PASSAGE PROVIDED >>
────────────────────────────────────────

The second issue involves the alleged violation of DR 1-102 (A)(5) of the former Code of Professional Responsibility. *fn4 Both the Hearing Committee and the Board found that respondent had violated three disciplinary rules, including DR 1- 102 (A)(5), and the Board concluded that these violations provide an independent rationale for imposing sanctions. (Bd. Rpt. at 13.) We accept the findings of the Board regarding DR 1-102 (A)(3) ("illegal conduct involving moral turpitude that adversely reflects on [respondent's] fitness to practice law") and DR 1-102 (A)(4) ("conduct involving dishonesty, fraud, deceit, or misrepresentation"). The Board's recommendation regarding the alleged DR 1-102 (A)(5) violation, however, requires additional consideration.

DR 1-102 (A)(5) states that a "lawyer shall not . . . engage in conduct that is prejudicial to the administration of Justice." The Hearing Committee found that respondent violated DR 1-102 (A)(5) when he "lied to the FHLBB [the Federal Home Loan Bank Board], under oath, during its investigation undertaken to determine whether the agency should approve the proposed change in control application [for CFS Corporation] and whether the Respondent and others previously had formed a control group without making the requisite disclosure." (Hrg. Comm. Rpt. at 83.) The Board agreed that respondent's actions in relation to the Federal Home Loan Bank Board's (FHLBB) investigation constituted a violation of DR 1-102 (A)(5). (Bd. Rpt. at 10.) We find that although respondent's conduct did not involve a court proceeding, it is appropriate nevertheless to view such conduct as prejudicial to the administration of Justice. *fn5

Our case law supports a somewhat expansive view of DR 1-102 (A)(5). As we stated in In re Alexander, 496 A.2d 244 (D.C. 1985), DR 1-102 (A)(5) "is a general rule that is purposely broad to encompass derelictions of attorney conduct considered reprehensible to the practice of law." Id. at 255 (citing the Board's adopted Appendix). We have also endorsed the notion that "conduct that is prejudicial to the administration of Justice" can be equated to "conduct unbecoming a member of the bar." *fn6 In re Solerwitz, 575 A.2d 287, 292 (D.C. 1990) (per curiam) (citing the Board's adopted Appendix). This broad reading is supported by the aim of DR 1-102 set forth in the Code of Professional Responsibility, which is to uphold the "integrity and competence of the legal profession." See In re Hopkins, 677 A.2d 55, 59 (D.C. 1996) (citing Canon 1 of the Code of Professional Responsibility). A DR 1-102 (A)(5) violation does not require that a specific court procedure be violated, nor does it require that a judicial body make an incorrect decision. Id. at 59-60. Such a violation also does not have to be affiliated specifically with the judicial decision-making process; the conduct simply must bear upon the administration of Justice. Id. at 60-61. *fn7

In Hopkins, we utilized three criteria to ascertain whether an attorney's conduct is prejudicial to the administration of Justice under DR 1-102 (A)(5). *fn8 Id. First, there must be an improper action or a failure to take a proper action. Hopkins, supra, 677 A.2d at 60-61. Second, "the conduct itself must bear directly upon the judicial process (i.e., the `administration of Justice') with respect to an identifiable case or tribunal." Id. at 61. The proceeding implicated by the conduct can be either judicial or quasi-judicial in nature. In re Keiler, 380 A.2d 119, 123 (D.C. 1977) (per curiam) (DR 1-102 (A)(5) violation involving private arbitration process), overruled in part on other grounds. Third, the conduct must "at least potentially impact upon the process to a serious and adverse degree." Hopkins, supra, 677 A.2d at 61.

────────────────────────────────────────

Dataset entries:

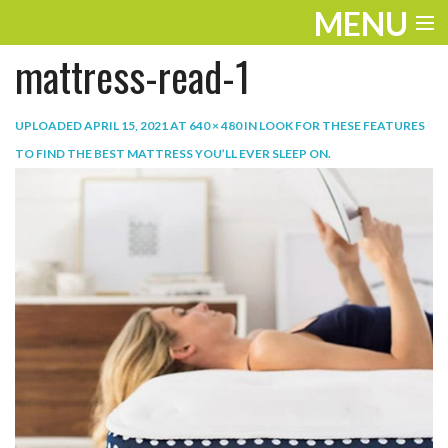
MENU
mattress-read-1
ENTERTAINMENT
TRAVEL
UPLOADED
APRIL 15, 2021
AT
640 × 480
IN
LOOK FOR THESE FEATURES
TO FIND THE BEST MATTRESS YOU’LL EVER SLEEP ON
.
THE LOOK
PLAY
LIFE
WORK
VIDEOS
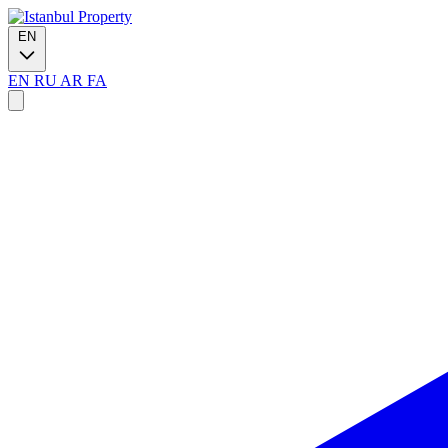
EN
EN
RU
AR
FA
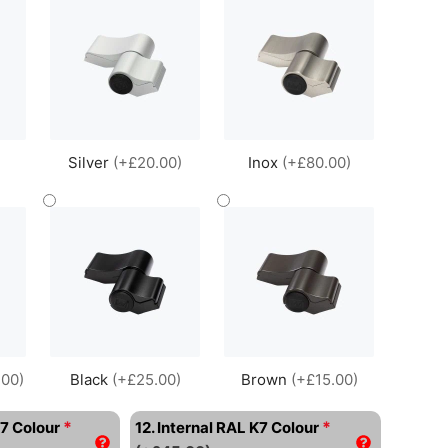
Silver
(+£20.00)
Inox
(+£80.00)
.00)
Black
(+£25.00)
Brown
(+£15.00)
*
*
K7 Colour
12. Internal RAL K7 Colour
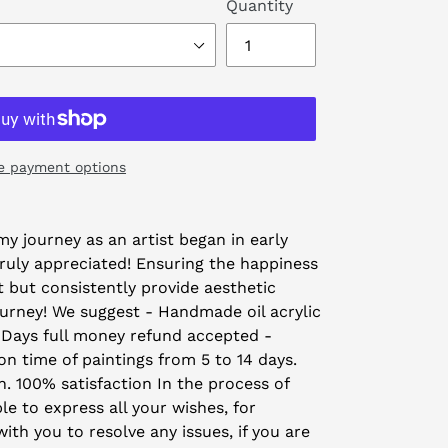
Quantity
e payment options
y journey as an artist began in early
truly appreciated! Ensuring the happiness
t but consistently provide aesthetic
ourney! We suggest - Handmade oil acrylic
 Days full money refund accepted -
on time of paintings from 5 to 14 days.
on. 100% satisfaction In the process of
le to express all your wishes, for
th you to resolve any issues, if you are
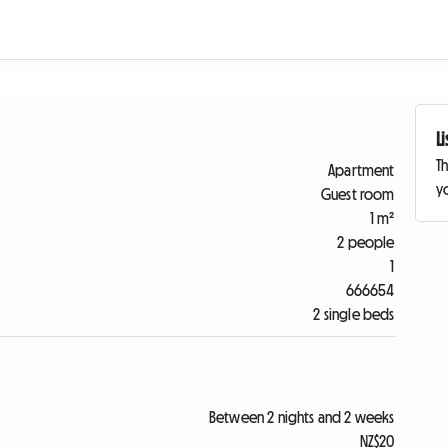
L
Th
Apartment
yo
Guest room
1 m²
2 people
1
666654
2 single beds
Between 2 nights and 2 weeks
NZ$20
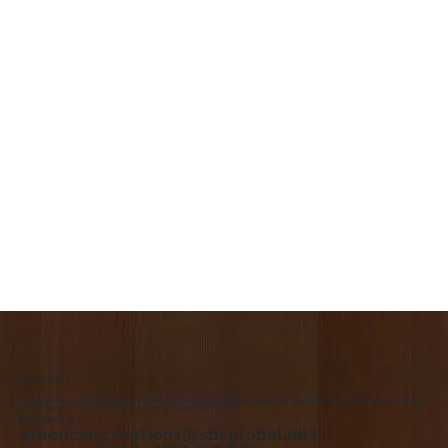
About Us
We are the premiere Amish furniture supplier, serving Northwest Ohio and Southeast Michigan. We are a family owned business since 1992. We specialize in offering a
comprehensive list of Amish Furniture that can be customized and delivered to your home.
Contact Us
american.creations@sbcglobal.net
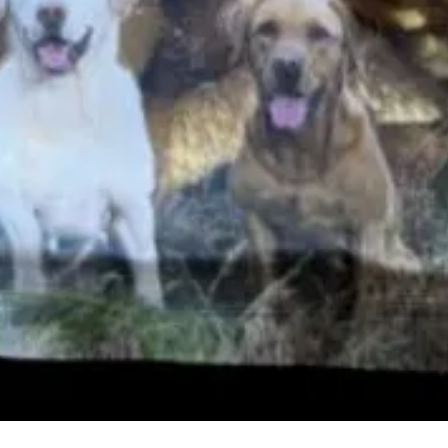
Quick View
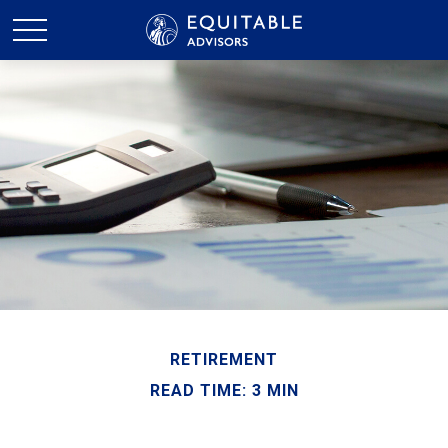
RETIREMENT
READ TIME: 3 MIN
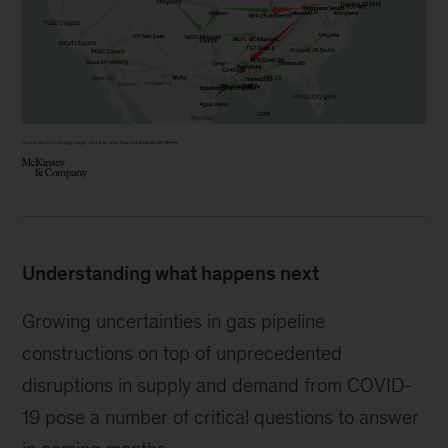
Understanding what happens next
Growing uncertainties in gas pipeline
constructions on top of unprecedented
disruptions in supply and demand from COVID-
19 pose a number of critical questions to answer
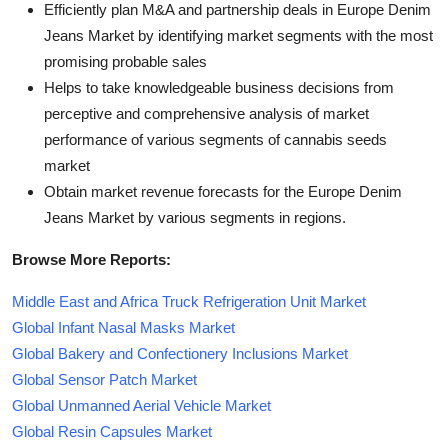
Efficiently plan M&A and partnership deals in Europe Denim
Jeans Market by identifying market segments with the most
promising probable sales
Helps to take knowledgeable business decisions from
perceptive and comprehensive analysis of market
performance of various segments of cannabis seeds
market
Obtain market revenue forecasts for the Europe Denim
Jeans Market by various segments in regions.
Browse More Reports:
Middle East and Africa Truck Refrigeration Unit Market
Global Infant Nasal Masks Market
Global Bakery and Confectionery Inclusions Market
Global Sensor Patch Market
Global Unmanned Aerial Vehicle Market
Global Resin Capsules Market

────────────────────────────────────────

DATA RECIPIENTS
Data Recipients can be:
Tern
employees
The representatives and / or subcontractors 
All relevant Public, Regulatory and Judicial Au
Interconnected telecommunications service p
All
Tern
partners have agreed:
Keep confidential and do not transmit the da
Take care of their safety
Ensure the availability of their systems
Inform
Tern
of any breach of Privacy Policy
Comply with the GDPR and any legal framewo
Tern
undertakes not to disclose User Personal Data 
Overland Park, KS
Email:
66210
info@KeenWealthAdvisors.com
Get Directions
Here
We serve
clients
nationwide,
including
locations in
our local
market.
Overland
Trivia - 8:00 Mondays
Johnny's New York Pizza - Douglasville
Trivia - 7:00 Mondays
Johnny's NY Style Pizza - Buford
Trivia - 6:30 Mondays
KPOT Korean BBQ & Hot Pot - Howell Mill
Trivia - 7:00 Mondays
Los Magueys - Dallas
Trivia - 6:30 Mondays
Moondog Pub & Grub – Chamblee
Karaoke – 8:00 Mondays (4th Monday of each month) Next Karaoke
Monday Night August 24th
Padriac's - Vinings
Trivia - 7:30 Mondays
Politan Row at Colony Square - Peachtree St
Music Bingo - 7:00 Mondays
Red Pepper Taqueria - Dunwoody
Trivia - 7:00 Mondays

────────────────────────────────────────

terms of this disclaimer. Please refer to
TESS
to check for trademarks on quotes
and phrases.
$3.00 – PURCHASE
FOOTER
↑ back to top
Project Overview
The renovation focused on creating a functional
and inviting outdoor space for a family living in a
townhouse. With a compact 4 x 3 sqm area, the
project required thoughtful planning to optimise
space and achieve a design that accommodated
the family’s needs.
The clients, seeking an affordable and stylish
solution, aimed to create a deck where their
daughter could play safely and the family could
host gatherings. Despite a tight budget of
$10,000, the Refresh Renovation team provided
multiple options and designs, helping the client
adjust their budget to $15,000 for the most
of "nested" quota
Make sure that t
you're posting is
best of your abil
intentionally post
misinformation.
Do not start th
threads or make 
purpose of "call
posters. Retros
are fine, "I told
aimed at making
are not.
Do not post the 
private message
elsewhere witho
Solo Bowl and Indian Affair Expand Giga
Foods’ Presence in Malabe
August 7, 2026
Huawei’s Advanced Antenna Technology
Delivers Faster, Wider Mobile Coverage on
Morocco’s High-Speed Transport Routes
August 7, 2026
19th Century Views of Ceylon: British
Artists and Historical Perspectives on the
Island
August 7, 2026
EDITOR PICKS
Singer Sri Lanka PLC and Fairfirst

────────────────────────────────────────

EXERCISE 1 >>
Answer these questions from the opinion excerpt on DR 1-102 (A)(5):
(a) Which two disciplinary rules does the court accept the Board's findings on?
(b) How does In re Alexander describe DR 1-102 (A)(5)?
(c) What is the third Hopkins criterion for conduct prejudicial to the administration of Justice?
EXERCISE 2 >>
Resume the opinion excerpt on DR 1-102 (A)(5) after its final sentence.
The dataset entries have no role in this work.

RESPONSE BOX 1 >>
(a) DR 1-102 (A)(3) and DR 1-102 (A)(4).
(b) As "a general rule that is purposely broad to encompass derelictions of attorney conduct considered reprehensible to the practice of law."
(c) The conduct must "at least potentially impact upon the process to a serious and adverse degree."

RESPONSE BOX 2 >>
Applying the above criteria to respondent's behavior, it seems clear that respondent's conduct satisfies the first requirement in Hopkins. He lied to a regulatory oversight board under oath about his business dealings. As we said in Hopkins, conduct can be considered improper "because it violates a specific statute, court rule or procedure, or other disciplinary rule, but, . . . it may be improper simply because, considering all the circumstances in a given situation, the attorney should know that he or she would reasonably be expected to act in such a way as to avert any serious interference with the administration of Justice." Id.

As to the second Hopkins requirement, we must ask whether respondent's conduct had a direct effect on the "judicial process . . . with respect to an identifiable case or tribunal." Id. In most cases, this question is a relatively simple one to answer, "where the attorney is acting either as an attorney or in a capacity ordinarily associated with the practice of law." Id. In this case involving respondent's actions with the FHLBB, the question arises whether the function of the FHLBB can be viewed as judicial or quasi-judicial in nature.

Although none of the materials before us provides a precise definition or description of the FHLBB, the record reveals important details about its work. *fn9 The FHLBB is a federal regulatory agency. (II Tr. at 20-21). *fn10 It has "an interest in assuring that any acquirer or controlling person of a federal [financial] institution had high integrity and would not use or manipulate the association to the detriment of the Federal Insurance Fund." (Id. at 17.) At least one of the FHLBB's duties is to oversee the stock sales of certain financial institutions. (Hrg. Comm. Rpt. at 5, 14, 18; Bar Counsel's "On Exception Of Respondent To Report And Recommendation Of The Board On Professional Responsibility" [hereinafter B. Couns. Br.], dated October 29, 1998, at 4.) This oversight duty is derived from § 17.30 (q) of the National Housing Act. (II Tr. at 15.) The FHLBB has the power to grant or deny stock purchase requests, and it may also fashion conditions that must be adhered to in order for a party to receive purchase approval. (Hrg. Comm. Rpt. at 19; II Tr. at 15.) The FHLBB conducts investigations of financial institutions. During the course of such investigations, the FHLBB receives sworn affidavits, (Hrg. Comm. Rpt. at 8), submits questions to individuals, (id. at 15-16), examines the financial records of institutions, (id. at 34), and takes depositions, (id. at 17). It has the power to oversee the bailout of financial institutions, (Hrg. Comm. Rpt. at 7), issue cease and desist orders, (id. at 37), reclassify loans, (id. at 38), and file civil actions against parties to prevent a violation of the "change in control provisions of federal statutes," (id. at 40-41).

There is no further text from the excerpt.